An unusual trend in recent years has seen New York City’s subway stations transformed into memorials for late, great musicians, both officially and unofficially. In the former category, Spotify transformed the Union Square and Broadway-Lafayette stations into elaborate memorials for Prince and David Bowie, respectively; unofficially, the Franklin Avenue station in Brooklyn was briefly turned into “Aretha Franklin Avenue.”

This time, New York street artist Adrian Wilson has transformed Brooklyn’s Van Siclen Avenue on the A/C line into “Van Halen Avenue.” (The news was first reported by Metal Sucks and Brooklyn Vegan.) In an Instagram post, Wilson, who paid similar tribute to Ruth Bader Ginsburg last month (cleverly changing 50 th Street into “RUth Street”), wrote, “Come on people!
 I even explained on TV how this works and how easy it is.
A famous person dies, look up the name of a subway stop and put a sticker over it to memorialize the person.
It’s that easy!
I left it 4 days for someone else to head to Brooklyn and take the credit but nobody stepped up, so ok, I guess I’ve got to do it myself… you’re welcome.”
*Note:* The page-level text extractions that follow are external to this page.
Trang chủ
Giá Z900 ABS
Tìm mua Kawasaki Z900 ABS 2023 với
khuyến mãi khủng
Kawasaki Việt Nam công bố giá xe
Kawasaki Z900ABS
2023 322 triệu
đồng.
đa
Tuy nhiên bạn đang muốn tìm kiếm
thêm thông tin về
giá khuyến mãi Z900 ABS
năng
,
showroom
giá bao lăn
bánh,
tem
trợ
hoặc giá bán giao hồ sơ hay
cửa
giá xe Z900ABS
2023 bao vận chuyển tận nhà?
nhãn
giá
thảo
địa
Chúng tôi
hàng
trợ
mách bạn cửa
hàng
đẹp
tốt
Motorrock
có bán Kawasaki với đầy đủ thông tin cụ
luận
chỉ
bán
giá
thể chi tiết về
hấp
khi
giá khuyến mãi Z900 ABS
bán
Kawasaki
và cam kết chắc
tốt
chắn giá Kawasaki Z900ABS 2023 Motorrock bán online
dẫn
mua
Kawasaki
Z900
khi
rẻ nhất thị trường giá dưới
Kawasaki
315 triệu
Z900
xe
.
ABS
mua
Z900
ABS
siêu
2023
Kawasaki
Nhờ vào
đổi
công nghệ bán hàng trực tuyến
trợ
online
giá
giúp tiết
Spotify’s Bowie tribute, staged in April and May of 2018, was by far the most elaborate of the tributes. Sprawling across the walls and even the ceiling girders of the city’s interconnected Broadway-Lafayette and Bleecker Street stations, it not only promoted the “David Bowie Is” exhibit at the Brooklyn Museum at the time (of which Spotify was a sponsor) but was a deeply researched museum piece in itself, celebrating the artist’s relationship with New York throughout his career, in the SoHo neighborhood that he called home for the last two decades of his life.